Deux œuvres, deux rencontres décisives
Qu’est-ce que donc le point commun entre Words and Music et In a Landscape ? Les deux œuvres sont nées suite à une rencontre décisive. Celle de John Cage et Feldman a eu lieu en 1950 lors du concert de l’Orchestre philharmonique de New York au Carnegie Hall. Les deux musiciens sont devenus tout de suite amis, et se sont rendus compte qu’ils étaient… voisins ! Celle de Feldman et Beckett, de laquelle est née Words and Music, a eu lieu vers la fin de la vie du compositeur, en 1987. Comme Feldman a convaincu Beckett d’un projet à deux, Bob convainc Joe à la fin de la pièce. Cela suggère que la parole puisse s’étendre au-delà d’elle-même au moyen de la musique : une vision partagée des deux collaborateurs.
Malgré le prétendu chaos… il faut s’amuser !
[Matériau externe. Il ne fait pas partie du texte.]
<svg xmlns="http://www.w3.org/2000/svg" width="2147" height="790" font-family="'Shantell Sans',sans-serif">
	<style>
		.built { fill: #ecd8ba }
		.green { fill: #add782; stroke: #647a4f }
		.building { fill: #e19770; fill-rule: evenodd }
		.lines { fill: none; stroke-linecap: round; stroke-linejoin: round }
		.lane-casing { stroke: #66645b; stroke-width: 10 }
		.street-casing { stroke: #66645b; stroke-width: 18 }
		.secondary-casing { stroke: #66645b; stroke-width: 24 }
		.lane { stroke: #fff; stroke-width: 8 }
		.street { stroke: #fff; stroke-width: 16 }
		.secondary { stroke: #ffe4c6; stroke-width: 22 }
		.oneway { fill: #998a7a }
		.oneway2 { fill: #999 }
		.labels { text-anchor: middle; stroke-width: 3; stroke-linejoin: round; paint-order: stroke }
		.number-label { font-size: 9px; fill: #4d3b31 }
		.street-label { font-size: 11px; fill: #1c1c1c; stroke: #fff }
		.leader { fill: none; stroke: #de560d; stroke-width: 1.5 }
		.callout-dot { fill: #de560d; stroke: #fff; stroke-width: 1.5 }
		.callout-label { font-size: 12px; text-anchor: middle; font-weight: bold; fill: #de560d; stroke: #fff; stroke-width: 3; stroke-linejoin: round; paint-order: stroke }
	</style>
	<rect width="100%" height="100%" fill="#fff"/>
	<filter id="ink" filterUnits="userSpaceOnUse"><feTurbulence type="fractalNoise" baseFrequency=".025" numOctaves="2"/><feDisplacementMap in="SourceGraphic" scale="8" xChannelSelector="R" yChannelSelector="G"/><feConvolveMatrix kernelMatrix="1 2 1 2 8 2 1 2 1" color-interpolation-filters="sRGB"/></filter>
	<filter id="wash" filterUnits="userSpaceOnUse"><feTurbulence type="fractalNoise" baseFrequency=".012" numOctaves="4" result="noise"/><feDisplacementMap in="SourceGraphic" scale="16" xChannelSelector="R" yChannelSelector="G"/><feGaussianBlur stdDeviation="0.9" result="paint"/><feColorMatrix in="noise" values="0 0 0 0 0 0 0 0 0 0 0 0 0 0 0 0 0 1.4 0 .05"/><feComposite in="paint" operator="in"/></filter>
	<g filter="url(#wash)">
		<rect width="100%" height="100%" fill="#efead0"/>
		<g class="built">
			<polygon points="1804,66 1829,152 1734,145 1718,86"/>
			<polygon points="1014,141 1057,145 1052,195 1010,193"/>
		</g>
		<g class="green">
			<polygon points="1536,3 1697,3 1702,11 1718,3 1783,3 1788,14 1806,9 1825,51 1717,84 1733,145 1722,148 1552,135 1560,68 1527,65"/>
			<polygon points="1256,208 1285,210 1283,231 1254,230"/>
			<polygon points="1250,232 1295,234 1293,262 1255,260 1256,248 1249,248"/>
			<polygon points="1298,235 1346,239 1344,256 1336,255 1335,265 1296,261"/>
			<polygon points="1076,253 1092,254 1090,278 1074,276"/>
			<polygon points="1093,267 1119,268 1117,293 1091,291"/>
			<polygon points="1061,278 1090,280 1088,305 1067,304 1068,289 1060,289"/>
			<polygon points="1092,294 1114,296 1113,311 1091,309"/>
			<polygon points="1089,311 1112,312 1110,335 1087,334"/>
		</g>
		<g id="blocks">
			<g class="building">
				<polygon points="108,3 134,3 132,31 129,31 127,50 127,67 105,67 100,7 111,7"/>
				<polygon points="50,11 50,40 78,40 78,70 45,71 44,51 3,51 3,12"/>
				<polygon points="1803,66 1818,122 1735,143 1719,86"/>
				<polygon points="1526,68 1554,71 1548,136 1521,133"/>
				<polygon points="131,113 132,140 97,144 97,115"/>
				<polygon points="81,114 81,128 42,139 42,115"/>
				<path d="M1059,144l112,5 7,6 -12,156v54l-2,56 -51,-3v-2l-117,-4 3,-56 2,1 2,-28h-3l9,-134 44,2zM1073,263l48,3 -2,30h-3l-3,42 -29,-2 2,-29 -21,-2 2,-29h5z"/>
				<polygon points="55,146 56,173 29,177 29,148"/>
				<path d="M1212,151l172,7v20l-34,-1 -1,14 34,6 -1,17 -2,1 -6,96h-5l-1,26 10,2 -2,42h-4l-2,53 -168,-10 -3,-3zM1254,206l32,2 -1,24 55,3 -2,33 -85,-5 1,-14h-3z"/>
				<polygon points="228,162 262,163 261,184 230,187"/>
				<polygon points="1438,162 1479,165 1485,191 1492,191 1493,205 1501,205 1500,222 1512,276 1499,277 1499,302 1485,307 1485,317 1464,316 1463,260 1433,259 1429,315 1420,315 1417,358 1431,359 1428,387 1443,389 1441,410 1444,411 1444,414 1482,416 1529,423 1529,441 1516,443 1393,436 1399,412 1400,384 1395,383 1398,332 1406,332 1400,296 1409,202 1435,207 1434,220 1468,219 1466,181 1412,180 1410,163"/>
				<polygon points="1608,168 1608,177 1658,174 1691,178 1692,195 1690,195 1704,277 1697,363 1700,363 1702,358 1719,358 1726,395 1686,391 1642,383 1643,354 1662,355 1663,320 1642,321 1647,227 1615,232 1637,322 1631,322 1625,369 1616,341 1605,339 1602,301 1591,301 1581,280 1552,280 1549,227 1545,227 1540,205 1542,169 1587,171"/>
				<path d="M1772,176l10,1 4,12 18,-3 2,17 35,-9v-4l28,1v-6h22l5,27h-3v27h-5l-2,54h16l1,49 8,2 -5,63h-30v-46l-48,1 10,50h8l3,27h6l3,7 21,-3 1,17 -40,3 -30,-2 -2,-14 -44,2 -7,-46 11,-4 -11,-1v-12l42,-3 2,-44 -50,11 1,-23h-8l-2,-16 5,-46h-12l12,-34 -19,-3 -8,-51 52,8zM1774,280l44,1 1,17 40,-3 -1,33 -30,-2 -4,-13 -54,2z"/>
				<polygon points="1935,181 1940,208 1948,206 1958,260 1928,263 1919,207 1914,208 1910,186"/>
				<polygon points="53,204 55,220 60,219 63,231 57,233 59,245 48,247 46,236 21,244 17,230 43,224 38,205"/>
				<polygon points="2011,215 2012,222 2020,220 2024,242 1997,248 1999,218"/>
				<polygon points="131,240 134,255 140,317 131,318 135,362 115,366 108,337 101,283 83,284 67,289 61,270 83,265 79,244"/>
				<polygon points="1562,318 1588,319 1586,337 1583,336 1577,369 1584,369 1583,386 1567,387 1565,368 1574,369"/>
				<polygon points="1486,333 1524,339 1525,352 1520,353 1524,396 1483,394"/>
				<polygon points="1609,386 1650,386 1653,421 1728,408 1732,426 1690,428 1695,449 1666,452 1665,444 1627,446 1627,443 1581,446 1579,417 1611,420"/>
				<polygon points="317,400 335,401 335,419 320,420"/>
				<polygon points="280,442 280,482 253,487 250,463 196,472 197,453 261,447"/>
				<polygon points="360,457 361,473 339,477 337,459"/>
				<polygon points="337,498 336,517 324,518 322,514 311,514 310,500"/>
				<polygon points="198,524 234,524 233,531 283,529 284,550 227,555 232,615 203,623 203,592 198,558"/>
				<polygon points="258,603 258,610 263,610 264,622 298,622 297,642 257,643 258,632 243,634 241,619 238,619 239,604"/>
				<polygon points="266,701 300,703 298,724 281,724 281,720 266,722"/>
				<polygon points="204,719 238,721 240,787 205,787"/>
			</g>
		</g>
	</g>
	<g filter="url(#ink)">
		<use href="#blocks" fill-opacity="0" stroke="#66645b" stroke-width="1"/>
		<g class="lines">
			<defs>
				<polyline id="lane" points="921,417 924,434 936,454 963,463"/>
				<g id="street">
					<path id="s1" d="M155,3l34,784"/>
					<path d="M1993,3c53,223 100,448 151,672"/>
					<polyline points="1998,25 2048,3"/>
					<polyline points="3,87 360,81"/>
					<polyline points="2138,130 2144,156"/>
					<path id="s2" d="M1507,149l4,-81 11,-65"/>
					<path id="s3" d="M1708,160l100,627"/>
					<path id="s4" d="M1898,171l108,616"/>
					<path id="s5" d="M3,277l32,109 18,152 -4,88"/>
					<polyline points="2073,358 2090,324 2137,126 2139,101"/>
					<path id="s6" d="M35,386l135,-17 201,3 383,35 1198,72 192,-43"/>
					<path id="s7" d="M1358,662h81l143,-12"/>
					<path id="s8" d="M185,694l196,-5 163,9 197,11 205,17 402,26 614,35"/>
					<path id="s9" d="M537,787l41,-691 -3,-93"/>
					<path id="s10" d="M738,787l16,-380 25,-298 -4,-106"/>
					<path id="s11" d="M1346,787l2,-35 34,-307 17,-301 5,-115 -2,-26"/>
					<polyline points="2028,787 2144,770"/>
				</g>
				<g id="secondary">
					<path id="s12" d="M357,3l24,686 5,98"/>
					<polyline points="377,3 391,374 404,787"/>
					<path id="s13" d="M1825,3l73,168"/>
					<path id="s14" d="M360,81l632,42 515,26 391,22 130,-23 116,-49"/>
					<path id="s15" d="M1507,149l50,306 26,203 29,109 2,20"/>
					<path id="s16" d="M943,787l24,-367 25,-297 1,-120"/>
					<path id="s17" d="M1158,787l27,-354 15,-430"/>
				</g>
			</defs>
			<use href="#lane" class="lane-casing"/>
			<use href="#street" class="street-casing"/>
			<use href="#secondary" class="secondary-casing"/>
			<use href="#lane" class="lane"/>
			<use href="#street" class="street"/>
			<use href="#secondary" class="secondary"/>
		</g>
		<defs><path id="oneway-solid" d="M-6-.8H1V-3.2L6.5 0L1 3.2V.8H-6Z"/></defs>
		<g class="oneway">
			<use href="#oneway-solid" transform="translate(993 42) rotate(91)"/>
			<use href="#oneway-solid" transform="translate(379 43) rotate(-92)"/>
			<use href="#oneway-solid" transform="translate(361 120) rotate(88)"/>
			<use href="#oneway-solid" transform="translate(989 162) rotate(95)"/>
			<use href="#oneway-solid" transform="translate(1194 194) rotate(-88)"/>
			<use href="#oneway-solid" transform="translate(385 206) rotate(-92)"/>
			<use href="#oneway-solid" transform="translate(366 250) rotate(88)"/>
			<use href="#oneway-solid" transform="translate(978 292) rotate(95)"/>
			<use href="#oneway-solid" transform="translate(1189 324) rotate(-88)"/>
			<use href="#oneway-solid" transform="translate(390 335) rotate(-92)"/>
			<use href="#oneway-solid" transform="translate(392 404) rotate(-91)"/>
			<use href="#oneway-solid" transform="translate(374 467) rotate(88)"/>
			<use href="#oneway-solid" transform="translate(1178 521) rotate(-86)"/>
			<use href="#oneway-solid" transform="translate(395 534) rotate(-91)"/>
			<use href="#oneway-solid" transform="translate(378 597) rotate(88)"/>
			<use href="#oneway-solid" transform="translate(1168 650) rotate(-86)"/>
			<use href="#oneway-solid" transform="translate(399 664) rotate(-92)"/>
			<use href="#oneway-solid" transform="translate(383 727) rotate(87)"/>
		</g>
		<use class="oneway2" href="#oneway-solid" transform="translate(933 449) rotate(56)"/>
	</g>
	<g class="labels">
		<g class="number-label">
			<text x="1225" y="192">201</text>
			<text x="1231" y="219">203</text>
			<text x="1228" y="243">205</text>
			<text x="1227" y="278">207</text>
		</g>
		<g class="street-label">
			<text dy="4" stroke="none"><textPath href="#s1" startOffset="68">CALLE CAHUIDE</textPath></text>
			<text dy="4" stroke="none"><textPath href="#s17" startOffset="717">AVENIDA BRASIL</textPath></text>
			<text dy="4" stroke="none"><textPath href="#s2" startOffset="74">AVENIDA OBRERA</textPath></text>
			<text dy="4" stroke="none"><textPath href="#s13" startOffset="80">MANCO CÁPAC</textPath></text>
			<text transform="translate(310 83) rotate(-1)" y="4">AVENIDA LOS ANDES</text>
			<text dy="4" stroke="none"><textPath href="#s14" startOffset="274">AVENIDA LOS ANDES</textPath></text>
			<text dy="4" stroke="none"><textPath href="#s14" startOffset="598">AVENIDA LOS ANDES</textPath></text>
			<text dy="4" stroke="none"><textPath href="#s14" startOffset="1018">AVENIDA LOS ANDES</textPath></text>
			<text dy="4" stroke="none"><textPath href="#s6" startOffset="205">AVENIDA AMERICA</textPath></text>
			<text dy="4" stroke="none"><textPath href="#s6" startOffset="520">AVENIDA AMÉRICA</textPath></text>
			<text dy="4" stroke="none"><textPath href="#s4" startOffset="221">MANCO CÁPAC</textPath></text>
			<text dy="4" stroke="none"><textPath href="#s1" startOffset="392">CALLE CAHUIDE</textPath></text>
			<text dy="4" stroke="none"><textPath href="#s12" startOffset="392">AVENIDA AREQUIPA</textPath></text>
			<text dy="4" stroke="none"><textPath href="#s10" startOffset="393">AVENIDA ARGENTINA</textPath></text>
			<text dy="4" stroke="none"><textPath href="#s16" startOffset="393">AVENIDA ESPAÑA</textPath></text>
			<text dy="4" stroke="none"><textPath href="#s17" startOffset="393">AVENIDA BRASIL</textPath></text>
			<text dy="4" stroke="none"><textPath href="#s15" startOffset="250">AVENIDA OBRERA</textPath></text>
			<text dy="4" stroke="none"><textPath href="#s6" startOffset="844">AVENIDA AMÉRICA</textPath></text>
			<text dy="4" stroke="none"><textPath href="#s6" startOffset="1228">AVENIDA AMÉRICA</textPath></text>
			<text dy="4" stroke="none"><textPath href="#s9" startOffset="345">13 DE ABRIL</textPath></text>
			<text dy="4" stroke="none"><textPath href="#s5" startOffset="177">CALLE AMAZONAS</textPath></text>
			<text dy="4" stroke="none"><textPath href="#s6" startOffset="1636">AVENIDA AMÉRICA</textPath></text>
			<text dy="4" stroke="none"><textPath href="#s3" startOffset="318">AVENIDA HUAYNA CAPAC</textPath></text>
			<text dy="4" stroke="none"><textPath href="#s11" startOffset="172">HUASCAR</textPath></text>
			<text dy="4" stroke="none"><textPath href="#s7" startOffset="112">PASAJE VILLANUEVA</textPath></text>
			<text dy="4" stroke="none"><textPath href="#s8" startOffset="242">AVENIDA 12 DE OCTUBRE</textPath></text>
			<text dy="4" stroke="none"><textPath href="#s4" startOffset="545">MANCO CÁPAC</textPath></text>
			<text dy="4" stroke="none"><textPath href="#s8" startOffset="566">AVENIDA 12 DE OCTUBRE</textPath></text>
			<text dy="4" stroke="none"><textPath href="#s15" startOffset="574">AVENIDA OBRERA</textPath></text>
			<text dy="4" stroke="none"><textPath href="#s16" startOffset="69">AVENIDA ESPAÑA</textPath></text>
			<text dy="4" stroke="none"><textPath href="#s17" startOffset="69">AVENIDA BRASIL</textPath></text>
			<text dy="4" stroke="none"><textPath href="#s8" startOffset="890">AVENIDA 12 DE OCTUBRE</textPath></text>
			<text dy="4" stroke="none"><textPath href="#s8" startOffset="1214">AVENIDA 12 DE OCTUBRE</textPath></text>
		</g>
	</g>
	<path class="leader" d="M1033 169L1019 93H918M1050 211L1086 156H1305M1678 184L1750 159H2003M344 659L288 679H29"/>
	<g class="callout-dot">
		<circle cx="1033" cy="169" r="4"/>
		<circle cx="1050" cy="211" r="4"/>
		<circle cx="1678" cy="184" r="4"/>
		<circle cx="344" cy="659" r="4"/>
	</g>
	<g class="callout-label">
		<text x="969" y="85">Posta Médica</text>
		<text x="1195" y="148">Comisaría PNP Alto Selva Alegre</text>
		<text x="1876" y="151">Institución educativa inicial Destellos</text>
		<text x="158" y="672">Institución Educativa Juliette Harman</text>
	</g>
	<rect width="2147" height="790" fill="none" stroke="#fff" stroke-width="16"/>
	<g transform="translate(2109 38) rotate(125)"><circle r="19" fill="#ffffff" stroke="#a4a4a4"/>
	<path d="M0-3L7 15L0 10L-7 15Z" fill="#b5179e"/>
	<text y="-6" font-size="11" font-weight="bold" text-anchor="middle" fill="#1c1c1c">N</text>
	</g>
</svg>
Malgré de nombreux spectateurs qui sont partis pendant la représentation, ceux qui sont restés ont trouvé sans doute de quoi s’amuser dans la coexistence si compliquée entre la parole et la musique. Un thème éternel, que ce spectacle n’aura sans doute pas tranché, mais qu’il aura eu le mérite de faire exister le temps d’un voyage au pays de l’absurde…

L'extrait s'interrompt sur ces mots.